- [TASK REQUIREMENTS] Transcribe, character for character, the lines that run from the start of the records through the line containing "<instances>", including both ends. Leave the pictures out of the answer.
········
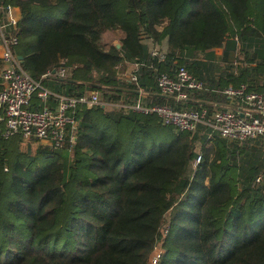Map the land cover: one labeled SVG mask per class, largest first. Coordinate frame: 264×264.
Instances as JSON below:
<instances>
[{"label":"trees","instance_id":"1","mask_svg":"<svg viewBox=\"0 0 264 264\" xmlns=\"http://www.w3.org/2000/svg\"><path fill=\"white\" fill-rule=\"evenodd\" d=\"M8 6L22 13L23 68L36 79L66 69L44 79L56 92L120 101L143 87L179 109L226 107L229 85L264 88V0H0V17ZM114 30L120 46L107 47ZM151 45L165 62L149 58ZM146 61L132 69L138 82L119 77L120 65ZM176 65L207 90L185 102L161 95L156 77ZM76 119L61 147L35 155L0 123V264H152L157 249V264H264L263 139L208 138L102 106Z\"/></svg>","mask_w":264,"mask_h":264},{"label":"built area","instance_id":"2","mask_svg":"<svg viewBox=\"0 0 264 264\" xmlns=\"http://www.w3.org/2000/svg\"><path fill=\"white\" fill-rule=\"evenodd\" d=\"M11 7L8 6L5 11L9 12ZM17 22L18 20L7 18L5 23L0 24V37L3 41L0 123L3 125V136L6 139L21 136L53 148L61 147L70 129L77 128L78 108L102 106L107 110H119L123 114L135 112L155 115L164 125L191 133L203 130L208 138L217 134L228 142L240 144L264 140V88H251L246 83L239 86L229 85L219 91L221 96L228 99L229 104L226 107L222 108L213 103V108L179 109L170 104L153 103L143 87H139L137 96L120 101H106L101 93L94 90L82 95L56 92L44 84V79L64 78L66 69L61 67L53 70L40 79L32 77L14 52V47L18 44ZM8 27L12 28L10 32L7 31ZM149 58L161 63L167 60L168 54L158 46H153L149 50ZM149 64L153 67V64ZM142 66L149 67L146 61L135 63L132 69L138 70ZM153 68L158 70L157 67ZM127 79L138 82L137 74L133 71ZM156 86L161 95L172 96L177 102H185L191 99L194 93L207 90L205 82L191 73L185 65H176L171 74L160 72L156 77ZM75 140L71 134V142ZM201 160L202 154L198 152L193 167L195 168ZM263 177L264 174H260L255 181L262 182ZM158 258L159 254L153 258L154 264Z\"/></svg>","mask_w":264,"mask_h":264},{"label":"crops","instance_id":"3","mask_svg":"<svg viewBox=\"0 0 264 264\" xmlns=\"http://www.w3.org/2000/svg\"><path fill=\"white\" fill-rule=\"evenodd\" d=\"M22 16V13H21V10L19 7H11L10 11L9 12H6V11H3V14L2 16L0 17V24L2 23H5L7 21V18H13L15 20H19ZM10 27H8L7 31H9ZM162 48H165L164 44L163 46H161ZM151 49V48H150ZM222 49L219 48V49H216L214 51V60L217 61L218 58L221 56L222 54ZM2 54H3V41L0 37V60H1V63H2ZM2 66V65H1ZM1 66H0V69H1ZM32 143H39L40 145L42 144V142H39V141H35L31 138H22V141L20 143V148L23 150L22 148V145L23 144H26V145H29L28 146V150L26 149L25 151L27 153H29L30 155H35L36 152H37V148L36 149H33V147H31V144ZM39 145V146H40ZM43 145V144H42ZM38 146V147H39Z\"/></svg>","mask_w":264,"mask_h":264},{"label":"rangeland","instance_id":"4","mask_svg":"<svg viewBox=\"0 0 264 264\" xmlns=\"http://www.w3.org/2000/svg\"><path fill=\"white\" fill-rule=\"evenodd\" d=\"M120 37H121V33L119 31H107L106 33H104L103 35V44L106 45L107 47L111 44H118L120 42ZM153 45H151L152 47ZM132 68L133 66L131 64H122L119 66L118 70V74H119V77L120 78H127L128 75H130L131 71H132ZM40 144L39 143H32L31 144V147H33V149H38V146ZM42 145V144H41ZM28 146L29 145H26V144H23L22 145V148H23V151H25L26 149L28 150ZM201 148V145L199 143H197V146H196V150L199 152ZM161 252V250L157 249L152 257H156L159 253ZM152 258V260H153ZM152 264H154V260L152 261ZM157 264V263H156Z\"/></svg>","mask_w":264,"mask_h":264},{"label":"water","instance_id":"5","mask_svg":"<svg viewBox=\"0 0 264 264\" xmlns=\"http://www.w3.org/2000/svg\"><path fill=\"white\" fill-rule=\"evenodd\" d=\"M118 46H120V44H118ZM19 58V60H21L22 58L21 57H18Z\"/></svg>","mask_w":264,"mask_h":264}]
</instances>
········
- [WORKED ANSWER]
Map the land cover: one labeled SVG mask per class, largest first. Coordinate frame: 264×264.
Instances as JSON below:
<instances>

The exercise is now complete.